NOTES FROM THE SMALL POND: One-dimensional
We are easily seduced. We believe we "get it" and understand the multitudinous and nuanced "Understanding of Things." We shake our heads at those that disagree on Facebook and change the channel to our own when we accidentally hear an opposing opinion. I've said this a thousand times because I'm old.
Here's 10 things to do that everyone should and no one will:
10. Shake the hand of a person who doesn't have a hand, but a hook or another prosthesis, and ask how the original equipment was lost. And listen. Write it down.
9. Interview the oldest person in your family. Ask them about their earliest memory and their most brutal/joyous. Write it down.
8. Go to Pine Valley after midnight and lay on your back in the snow or mud or grass with the wind or the mosquitoes or the ticks and look at the sky and wonder about what the same sky looked like in that exact spot 50 years ago. Five thousand years ago. Fifty thousand. Mind bend. Write it down.
7. Volunteer at a hospice. Be loving to the beloved. Write it down.
6. Find one of those old-school gumball machines and slide your nickel in and crank the dial to extract one of those purple, bumpy, grape gumballs that make your mouth pucker and sucker and douse your mouth with saliva to dilute the sugar your teeth hate. Thanks, evolution.
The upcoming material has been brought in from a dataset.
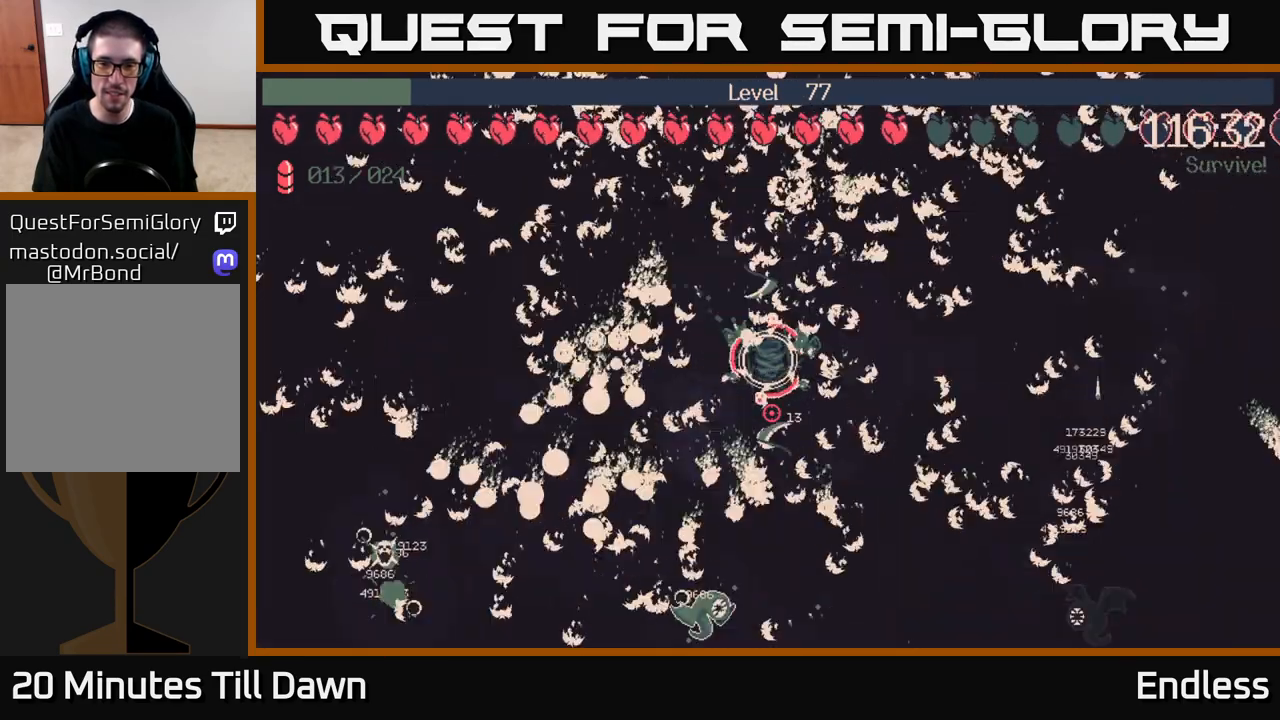
{"buttons": [], "left_stick": "down-right", "right_stick": "center", "events": [[83, "left_stick", "down"], [417, "left_stick", "down-right"]]}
Write it down.
5. Walk on crutches. Humbling. Not humiliating, but humbling. Write it down.
4. Start a fire with no matches or no lighter. It can be done and has been for 40,000 years but hasn't been for a hundred by anyone that anyone knows. Write it the hell down.
3. Eat raw protein, something that used to be swimming or climbing or running or hoping it wouldn't die, but did. Give in to your apex predator. Write it down.
2. Tell yourself the truth. Take a deep breath and stand in front of a mirror and tell yourself what you think of yourself. Chickens--t. Write it, loser.